▸ **REQUIRED ACTION**
Reproduce exactly, and only, the lines running from the start of the entries below to the line containing "أهم مميزات تحميل".

#### RECORD EXCERPTS

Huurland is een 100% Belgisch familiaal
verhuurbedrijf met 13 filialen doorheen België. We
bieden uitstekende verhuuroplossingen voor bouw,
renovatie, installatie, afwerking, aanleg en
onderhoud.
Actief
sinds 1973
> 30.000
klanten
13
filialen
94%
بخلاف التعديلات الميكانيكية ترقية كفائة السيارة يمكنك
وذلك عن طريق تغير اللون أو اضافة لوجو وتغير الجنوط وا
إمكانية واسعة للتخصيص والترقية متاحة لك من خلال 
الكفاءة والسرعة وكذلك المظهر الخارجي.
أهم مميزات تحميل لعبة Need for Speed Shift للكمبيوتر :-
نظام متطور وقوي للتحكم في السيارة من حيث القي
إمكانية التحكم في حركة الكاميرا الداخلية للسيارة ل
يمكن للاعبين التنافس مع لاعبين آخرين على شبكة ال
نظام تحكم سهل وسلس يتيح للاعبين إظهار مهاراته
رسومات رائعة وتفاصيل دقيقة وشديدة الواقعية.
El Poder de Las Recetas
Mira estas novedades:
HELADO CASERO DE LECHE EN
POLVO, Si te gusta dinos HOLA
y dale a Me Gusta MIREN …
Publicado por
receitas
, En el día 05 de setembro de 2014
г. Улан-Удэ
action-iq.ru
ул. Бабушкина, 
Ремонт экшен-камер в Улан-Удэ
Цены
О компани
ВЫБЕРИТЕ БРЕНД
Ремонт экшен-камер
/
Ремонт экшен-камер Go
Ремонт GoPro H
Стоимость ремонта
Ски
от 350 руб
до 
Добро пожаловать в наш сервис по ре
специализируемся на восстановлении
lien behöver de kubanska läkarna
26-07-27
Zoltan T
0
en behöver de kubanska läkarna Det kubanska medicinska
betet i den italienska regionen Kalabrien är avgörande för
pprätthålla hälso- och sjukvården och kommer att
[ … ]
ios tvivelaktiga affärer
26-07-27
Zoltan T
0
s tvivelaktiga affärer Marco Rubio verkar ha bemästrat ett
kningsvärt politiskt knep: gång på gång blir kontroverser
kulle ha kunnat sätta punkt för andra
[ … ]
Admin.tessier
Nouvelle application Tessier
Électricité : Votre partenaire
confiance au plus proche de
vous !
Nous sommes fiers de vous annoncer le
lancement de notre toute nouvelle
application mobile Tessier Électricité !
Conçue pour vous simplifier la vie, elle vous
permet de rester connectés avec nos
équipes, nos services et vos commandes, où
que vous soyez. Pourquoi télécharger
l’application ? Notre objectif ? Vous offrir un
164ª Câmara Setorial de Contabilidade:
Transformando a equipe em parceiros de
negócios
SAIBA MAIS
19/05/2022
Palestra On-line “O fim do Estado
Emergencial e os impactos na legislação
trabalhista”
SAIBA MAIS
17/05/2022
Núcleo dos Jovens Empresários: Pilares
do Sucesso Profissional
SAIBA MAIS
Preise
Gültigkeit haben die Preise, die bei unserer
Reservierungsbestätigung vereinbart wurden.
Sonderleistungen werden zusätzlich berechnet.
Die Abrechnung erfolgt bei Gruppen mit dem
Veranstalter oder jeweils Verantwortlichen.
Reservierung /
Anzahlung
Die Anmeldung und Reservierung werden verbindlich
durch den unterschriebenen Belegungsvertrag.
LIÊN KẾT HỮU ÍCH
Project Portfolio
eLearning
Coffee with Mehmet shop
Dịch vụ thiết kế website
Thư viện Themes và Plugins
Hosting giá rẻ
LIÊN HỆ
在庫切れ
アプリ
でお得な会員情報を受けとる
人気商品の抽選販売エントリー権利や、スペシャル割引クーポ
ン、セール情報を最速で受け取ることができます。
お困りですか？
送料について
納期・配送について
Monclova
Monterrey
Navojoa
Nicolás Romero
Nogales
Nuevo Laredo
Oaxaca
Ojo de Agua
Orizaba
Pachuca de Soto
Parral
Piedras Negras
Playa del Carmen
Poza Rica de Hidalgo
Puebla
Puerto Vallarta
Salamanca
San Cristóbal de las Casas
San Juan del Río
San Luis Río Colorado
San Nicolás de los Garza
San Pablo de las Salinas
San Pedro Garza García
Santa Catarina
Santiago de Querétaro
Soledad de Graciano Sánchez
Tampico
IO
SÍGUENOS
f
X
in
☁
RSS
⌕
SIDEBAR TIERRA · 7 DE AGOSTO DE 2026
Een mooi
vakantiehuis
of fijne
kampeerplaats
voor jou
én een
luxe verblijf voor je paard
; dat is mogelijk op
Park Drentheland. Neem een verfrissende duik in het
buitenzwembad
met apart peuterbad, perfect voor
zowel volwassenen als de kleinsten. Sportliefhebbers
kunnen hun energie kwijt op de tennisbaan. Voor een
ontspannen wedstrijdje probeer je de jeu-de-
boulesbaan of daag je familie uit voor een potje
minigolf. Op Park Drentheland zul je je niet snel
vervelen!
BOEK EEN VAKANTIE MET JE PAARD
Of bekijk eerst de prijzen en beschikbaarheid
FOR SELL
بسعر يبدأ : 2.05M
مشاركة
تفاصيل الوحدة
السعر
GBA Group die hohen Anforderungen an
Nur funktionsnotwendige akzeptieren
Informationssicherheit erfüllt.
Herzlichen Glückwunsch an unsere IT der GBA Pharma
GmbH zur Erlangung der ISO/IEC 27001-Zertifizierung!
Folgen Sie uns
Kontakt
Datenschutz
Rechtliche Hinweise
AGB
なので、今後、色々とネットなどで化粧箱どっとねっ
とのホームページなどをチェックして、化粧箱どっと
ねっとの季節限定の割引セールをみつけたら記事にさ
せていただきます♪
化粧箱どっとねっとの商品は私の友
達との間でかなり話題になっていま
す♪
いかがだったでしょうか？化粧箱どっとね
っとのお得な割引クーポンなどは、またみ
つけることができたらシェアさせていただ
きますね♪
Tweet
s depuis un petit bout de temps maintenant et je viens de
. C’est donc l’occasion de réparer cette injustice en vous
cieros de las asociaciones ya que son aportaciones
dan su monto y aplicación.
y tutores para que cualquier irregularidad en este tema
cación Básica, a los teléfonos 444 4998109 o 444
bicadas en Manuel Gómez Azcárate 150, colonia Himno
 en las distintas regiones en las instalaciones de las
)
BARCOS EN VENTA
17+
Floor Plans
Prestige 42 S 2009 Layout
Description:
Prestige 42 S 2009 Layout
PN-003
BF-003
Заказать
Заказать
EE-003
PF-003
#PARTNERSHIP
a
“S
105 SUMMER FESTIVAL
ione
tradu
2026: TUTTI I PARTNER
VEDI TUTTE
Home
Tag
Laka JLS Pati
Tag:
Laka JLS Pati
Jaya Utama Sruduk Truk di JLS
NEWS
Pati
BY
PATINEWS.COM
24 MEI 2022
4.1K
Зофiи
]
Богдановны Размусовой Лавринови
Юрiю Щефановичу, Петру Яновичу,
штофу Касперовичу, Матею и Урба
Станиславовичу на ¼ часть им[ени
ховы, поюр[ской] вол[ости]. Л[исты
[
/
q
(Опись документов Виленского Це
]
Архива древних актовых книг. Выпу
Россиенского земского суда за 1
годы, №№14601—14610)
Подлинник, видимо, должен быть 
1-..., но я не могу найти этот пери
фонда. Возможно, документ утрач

########

▸ **RESPONSE AREA**
Huurland is een 100% Belgisch familiaal
verhuurbedrijf met 13 filialen doorheen België. We
bieden uitstekende verhuuroplossingen voor bouw,
renovatie, installatie, afwerking, aanleg en
onderhoud.
Actief
sinds 1973
> 30.000
klanten
13
filialen
94%
بخلاف التعديلات الميكانيكية ترقية كفائة السيارة يمكنك
وذلك عن طريق تغير اللون أو اضافة لوجو وتغير الجنوط وا
إمكانية واسعة للتخصيص والترقية متاحة لك من خلال 
الكفاءة والسرعة وكذلك المظهر الخارجي.
أهم مميزات تحميل لعبة Need for Speed Shift للكمبيوتر :-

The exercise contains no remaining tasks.